## Excerpted data
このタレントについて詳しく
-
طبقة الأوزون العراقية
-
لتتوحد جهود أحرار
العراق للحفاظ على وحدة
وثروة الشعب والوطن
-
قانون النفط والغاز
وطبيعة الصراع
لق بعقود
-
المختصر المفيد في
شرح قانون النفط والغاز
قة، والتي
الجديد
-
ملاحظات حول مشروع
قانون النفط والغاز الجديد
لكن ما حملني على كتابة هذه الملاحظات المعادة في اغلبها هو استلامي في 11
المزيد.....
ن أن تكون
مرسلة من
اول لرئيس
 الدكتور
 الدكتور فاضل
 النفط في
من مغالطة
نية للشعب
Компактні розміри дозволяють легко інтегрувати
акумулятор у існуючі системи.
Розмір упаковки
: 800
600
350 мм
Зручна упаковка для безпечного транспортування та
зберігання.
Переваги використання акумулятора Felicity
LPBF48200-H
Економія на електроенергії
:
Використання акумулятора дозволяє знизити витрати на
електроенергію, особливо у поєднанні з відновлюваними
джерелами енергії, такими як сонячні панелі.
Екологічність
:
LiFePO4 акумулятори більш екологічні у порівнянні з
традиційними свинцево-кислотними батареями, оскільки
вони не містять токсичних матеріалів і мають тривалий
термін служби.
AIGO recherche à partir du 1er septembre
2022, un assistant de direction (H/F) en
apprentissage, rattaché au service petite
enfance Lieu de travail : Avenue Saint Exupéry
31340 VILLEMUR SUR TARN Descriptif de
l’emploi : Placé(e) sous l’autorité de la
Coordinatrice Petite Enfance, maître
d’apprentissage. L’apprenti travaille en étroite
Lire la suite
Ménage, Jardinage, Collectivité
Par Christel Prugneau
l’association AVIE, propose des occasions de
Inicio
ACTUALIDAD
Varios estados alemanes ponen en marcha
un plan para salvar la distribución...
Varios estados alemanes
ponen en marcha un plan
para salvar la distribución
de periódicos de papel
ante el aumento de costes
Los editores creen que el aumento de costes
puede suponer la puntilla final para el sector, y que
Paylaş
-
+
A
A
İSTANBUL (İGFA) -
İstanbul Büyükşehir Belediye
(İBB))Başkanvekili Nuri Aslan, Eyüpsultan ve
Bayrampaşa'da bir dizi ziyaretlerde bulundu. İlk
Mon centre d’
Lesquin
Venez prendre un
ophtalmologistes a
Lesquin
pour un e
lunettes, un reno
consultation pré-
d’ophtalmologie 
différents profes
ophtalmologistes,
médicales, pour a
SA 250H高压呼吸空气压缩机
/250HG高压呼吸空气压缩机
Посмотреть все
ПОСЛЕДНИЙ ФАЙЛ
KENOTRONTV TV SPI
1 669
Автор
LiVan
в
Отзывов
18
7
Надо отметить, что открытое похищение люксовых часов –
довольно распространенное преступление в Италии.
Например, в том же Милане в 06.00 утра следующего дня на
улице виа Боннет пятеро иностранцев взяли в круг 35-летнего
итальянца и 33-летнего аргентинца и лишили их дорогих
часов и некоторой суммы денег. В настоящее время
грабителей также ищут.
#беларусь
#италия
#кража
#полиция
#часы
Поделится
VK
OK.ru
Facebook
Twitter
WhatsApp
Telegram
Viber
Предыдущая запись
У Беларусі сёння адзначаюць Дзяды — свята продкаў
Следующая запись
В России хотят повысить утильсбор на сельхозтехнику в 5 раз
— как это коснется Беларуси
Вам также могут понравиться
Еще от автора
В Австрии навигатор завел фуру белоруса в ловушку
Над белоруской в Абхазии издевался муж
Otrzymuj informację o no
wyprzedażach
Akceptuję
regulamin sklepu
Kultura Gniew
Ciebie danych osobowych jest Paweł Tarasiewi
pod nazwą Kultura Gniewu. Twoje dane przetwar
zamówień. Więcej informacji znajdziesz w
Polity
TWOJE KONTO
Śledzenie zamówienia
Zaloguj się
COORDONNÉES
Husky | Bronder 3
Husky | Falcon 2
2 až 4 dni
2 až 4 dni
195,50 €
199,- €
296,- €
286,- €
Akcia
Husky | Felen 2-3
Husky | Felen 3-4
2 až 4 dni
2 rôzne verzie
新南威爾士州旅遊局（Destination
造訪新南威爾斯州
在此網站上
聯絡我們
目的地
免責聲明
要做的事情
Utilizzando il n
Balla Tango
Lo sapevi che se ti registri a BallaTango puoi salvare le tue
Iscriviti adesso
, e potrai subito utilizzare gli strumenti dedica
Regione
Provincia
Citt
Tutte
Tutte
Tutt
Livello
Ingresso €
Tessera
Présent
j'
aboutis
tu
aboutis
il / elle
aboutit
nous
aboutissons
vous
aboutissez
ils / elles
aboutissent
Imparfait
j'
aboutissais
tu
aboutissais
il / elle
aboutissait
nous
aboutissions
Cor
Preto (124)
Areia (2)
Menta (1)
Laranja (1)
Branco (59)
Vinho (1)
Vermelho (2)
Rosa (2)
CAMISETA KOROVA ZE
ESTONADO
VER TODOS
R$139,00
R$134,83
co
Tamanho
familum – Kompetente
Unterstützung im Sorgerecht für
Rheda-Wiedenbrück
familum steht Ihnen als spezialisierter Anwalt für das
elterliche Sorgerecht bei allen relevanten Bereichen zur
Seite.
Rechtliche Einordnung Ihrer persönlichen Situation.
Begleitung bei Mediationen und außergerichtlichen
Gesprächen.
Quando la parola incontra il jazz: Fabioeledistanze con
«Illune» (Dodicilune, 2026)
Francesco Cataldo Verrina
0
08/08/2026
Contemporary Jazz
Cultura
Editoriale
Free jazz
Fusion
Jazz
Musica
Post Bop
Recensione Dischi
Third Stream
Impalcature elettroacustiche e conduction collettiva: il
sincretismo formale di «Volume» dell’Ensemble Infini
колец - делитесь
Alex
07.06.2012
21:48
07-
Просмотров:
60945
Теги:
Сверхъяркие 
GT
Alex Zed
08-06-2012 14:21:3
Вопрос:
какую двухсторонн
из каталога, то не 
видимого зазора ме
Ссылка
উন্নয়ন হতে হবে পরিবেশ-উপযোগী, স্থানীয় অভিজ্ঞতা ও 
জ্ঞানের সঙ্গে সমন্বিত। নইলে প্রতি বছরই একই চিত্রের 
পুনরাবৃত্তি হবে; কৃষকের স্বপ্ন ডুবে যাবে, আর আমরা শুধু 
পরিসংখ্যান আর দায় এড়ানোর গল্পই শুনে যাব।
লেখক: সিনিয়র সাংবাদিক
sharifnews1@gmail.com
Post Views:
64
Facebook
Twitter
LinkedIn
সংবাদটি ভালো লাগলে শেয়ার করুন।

## What you need to do
So that nothing is lost, retype every entry in the listing above exactly.

## Answer space
このタレントについて詳しく
-
طبقة الأوزون العراقية
-
لتتوحد جهود أحرار
العراق للحفاظ على وحدة
وثروة الشعب والوطن
-
قانون النفط والغاز
وطبيعة الصراع
لق بعقود
-
المختصر المفيد في
شرح قانون النفط والغاز
قة، والتي
الجديد
-
ملاحظات حول مشروع
قانون النفط والغاز الجديد
لكن ما حملني على كتابة هذه الملاحظات المعادة في اغلبها هو استلامي في 11
المزيد.....
ن أن تكون
مرسلة من
اول لرئيس
 الدكتور
 الدكتور فاضل
 النفط في
من مغالطة
نية للشعب
Компактні розміри дозволяють легко інтегрувати
акумулятор у існуючі системи.
Розмір упаковки
: 800
600
350 мм
Зручна упаковка для безпечного транспортування та
зберігання.
Переваги використання акумулятора Felicity
LPBF48200-H
Економія на електроенергії
:
Використання акумулятора дозволяє знизити витрати на
електроенергію, особливо у поєднанні з відновлюваними
джерелами енергії, такими як сонячні панелі.
Екологічність
:
LiFePO4 акумулятори більш екологічні у порівнянні з
традиційними свинцево-кислотними батареями, оскільки
вони не містять токсичних матеріалів і мають тривалий
термін служби.
AIGO recherche à partir du 1er septembre
2022, un assistant de direction (H/F) en
apprentissage, rattaché au service petite
enfance Lieu de travail : Avenue Saint Exupéry
31340 VILLEMUR SUR TARN Descriptif de
l’emploi : Placé(e) sous l’autorité de la
Coordinatrice Petite Enfance, maître
d’apprentissage. L’apprenti travaille en étroite
Lire la suite
Ménage, Jardinage, Collectivité
Par Christel Prugneau
l’association AVIE, propose des occasions de
Inicio
ACTUALIDAD
Varios estados alemanes ponen en marcha
un plan para salvar la distribución...
Varios estados alemanes
ponen en marcha un plan
para salvar la distribución
de periódicos de papel
ante el aumento de costes
Los editores creen que el aumento de costes
puede suponer la puntilla final para el sector, y que
Paylaş
-
+
A
A
İSTANBUL (İGFA) -
İstanbul Büyükşehir Belediye
(İBB))Başkanvekili Nuri Aslan, Eyüpsultan ve
Bayrampaşa'da bir dizi ziyaretlerde bulundu. İlk
Mon centre d’
Lesquin
Venez prendre un
ophtalmologistes a
Lesquin
pour un e
lunettes, un reno
consultation pré-
d’ophtalmologie 
différents profes
ophtalmologistes,
médicales, pour a
SA 250H高压呼吸空气压缩机
/250HG高压呼吸空气压缩机
Посмотреть все
ПОСЛЕДНИЙ ФАЙЛ
KENOTRONTV TV SPI
1 669
Автор
LiVan
в
Отзывов
18
7
Надо отметить, что открытое похищение люксовых часов –
довольно распространенное преступление в Италии.
Например, в том же Милане в 06.00 утра следующего дня на
улице виа Боннет пятеро иностранцев взяли в круг 35-летнего
итальянца и 33-летнего аргентинца и лишили их дорогих
часов и некоторой суммы денег. В настоящее время
грабителей также ищут.
#беларусь
#италия
#кража
#полиция
#часы
Поделится
VK
OK.ru
Facebook
Twitter
WhatsApp
Telegram
Viber
Предыдущая запись
У Беларусі сёння адзначаюць Дзяды — свята продкаў
Следующая запись
В России хотят повысить утильсбор на сельхозтехнику в 5 раз
— как это коснется Беларуси
Вам также могут понравиться
Еще от автора
В Австрии навигатор завел фуру белоруса в ловушку
Над белоруской в Абхазии издевался муж
Otrzymuj informację o no
wyprzedażach
Akceptuję
regulamin sklepu
Kultura Gniew
Ciebie danych osobowych jest Paweł Tarasiewi
pod nazwą Kultura Gniewu. Twoje dane przetwar
zamówień. Więcej informacji znajdziesz w
Polity
TWOJE KONTO
Śledzenie zamówienia
Zaloguj się
COORDONNÉES
Husky | Bronder 3
Husky | Falcon 2
2 až 4 dni
2 až 4 dni
195,50 €
199,- €
296,- €
286,- €
Akcia
Husky | Felen 2-3
Husky | Felen 3-4
2 až 4 dni
2 rôzne verzie
新南威爾士州旅遊局（Destination
造訪新南威爾斯州
在此網站上
聯絡我們
目的地
免責聲明
要做的事情
Utilizzando il n
Balla Tango
Lo sapevi che se ti registri a BallaTango puoi salvare le tue
Iscriviti adesso
, e potrai subito utilizzare gli strumenti dedica
Regione
Provincia
Citt
Tutte
Tutte
Tutt
Livello
Ingresso €
Tessera
Présent
j'
aboutis
tu
aboutis
il / elle
aboutit
nous
aboutissons
vous
aboutissez
ils / elles
aboutissent
Imparfait
j'
aboutissais
tu
aboutissais
il / elle
aboutissait
nous
aboutissions
Cor
Preto (124)
Areia (2)
Menta (1)
Laranja (1)
Branco (59)
Vinho (1)
Vermelho (2)
Rosa (2)
CAMISETA KOROVA ZE
ESTONADO
VER TODOS
R$139,00
R$134,83
co
Tamanho
familum – Kompetente
Unterstützung im Sorgerecht für
Rheda-Wiedenbrück
familum steht Ihnen als spezialisierter Anwalt für das
elterliche Sorgerecht bei allen relevanten Bereichen zur
Seite.
Rechtliche Einordnung Ihrer persönlichen Situation.
Begleitung bei Mediationen und außergerichtlichen
Gesprächen.
Quando la parola incontra il jazz: Fabioeledistanze con
«Illune» (Dodicilune, 2026)
Francesco Cataldo Verrina
0
08/08/2026
Contemporary Jazz
Cultura
Editoriale
Free jazz
Fusion
Jazz
Musica
Post Bop
Recensione Dischi
Third Stream
Impalcature elettroacustiche e conduction collettiva: il
sincretismo formale di «Volume» dell’Ensemble Infini
колец - делитесь
Alex
07.06.2012
21:48
07-
Просмотров:
60945
Теги:
Сверхъяркие 
GT
Alex Zed
08-06-2012 14:21:3
Вопрос:
какую двухсторонн
из каталога, то не 
видимого зазора ме
Ссылка
উন্নয়ন হতে হবে পরিবেশ-উপযোগী, স্থানীয় অভিজ্ঞতা ও 
জ্ঞানের সঙ্গে সমন্বিত। নইলে প্রতি বছরই একই চিত্রের 
পুনরাবৃত্তি হবে; কৃষকের স্বপ্ন ডুবে যাবে, আর আমরা শুধু 
পরিসংখ্যান আর দায় এড়ানোর গল্পই শুনে যাব।
লেখক: সিনিয়র সাংবাদিক
sharifnews1@gmail.com
Post Views:
64
Facebook
Twitter
LinkedIn
সংবাদটি ভালো লাগলে শেয়ার করুন।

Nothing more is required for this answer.